Before I address this, I love the idea. Now, the quoted part. Keeping a record of injry history would not, imo, be a large file. We're only talking a few variables. A long int for the player ID. A few shorts for the injury ID and when it happened (Let's say a short for the Day, Month and Year). So we have 4 shorts and a long. (Waiting for that to be Fritzed.....and continue). A long is 4 bytes and a short is 2 bytes (X 4 shorts = 8 bytes). So each injury would take up a whopping 12 bytes of space (memory or disk space).

That'd be roughly 12 megs after literally a million injuries.

Ragone
01-10-2004, 01:00 AM
Vpi.. that first one isn't warrick dunn.. its Longfellow Deeds.. note the frostbitten foot :)

Bonegavel
01-10-2004, 01:23 AM
VPI97 -- excellent graphic, in both concept and the humor. And, on my drive home tonight, I was thinking of black as a color for a surgery as well (if that is what you meant with it).

And Sab, good point about the file size.
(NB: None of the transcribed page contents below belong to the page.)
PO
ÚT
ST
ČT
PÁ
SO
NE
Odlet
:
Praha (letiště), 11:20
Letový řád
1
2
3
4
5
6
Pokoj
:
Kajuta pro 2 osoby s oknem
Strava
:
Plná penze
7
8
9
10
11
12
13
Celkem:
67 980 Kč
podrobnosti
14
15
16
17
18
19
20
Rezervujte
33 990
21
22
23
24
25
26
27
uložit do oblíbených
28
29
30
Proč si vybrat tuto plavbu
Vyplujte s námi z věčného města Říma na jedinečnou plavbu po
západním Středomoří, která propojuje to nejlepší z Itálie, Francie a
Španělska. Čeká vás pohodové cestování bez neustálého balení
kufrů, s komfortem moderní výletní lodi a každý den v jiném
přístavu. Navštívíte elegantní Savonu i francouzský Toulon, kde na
Not sure why I was figuring it would be out of hand (damn, i'm just giving Fritz more ammo).

As far as the NFL goes, I would think it goes without saying that scouts/coaches look very heavily at a player's injury history and this would just be a quick and dirty way to see it without having to pour over a textbox full of info.

SackAttack
01-10-2004, 03:49 AM
I think the word you're looking for is 'pore'. :D

corbes
01-10-2004, 09:10 AM
I might enjoy the old color scale to indicate severity of the injury; or, how much of a ratings hit the injury created.

Say the scale is light yellow to an angry, flaming red, where light yellow represents a pulled muscle or some minor injury andt he flaming red represents a Torn ACL. And if a guy keeps reinjuring the same thing, (like my franchise QB, who has a left knee made out of balsa wood) it will eventually turn red.